Heavy rain batters region

SES crews attend a job in Cannons Creek where two trees fell onto a busy road.

By Brendan Rees

A big clean-up begun after wild weather lashed the region on Wednesday afternoon, 15 January.

Residents were chocked by smoke blowing in from the bushfires raging in East Gippsland and sweltering temperatures – which was replaced by the downpour about 5pm.

Narre Warren State Emergency Service received eight calls for help after severe thunderstorms brought flash flooding and caused trees to fall onto roads.

This included a large tree which blocked a driveway and damaged a car in Lynbrook about 10pm where SES crews worked during the night using chainsaws to clear the tree.

Two trees came down on Baxter-Tooradin Road in Cannons Creek during peak hour while flash flooding on Pound Road in Hampton Park caused chaos.

Another job on Thursday morning, 16 January saw a roof collapse in Hampton Park.

Senior forecaster Rod Dickson from the Bureau of Meteorology in Melbourne said the highest rainfall in the southeast was 30 to 37 millimetres in Keysborough.

Ten millimetres of rain fell in Officer, while 11 millimetres of rainfall was recorded in Cardinia, and 18 millimetres in Berwick.

“There was damaging winds associated with the thunderstorms but most of the reports were reported over the northern and western side of the city,” Mr Dickson said.

Avalon was smacked with the strongest wind gusts – which reached up to 113km/h.

“Those more intense storms had probably weakened a little bit by the time they got over to Casey,” he said.

“We don’t have a lot of observation sites down past about Moorabbin,” he said, which received wind gusts up to 70km/h.

“The rain helped cleared the air a little bit but we’ve still got some general smoke haze less today (16 January).”

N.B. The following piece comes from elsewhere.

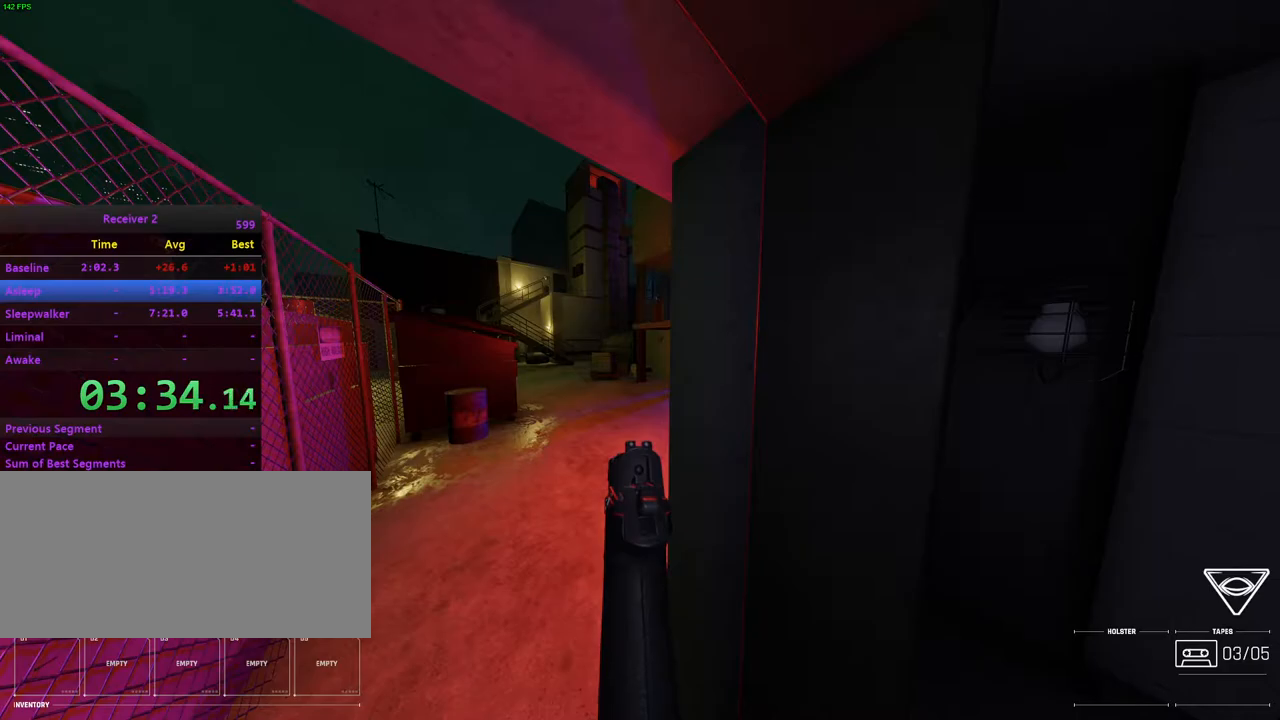
{"keys": [], "mouse": [], "events": []}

Meanwhile, P2 face masks were made compulsory for all Australia Post staff working outdoors where the air quality was rated as “very poor or hazardous.”

“The safety of our people is our highest priority and we’re continuing to monitor areas with poor air quality closely,” an Australia Post spokesperson said.

“We’ve told our people that if they’re sensitive to poor air quality, feeling unwell, or simply don’t feel safe being outdoors, that indoor work can be provided as an alternative.”

Ambulance Victoria said it was called to 232 breathing problem cases state-wide on 15 January – which was a 24 per cent increase on the annual daily average.

The deluge did not impact the Cranbourne or Pakenham train lines, however a Metro spokesperson said at 5.40pm an equipment issue caused by lightning near Victoria Park Station resulted in 26 replacement buses. And a lightning strike near Richmond caused trains to be stopped between Flinders St and Burnley.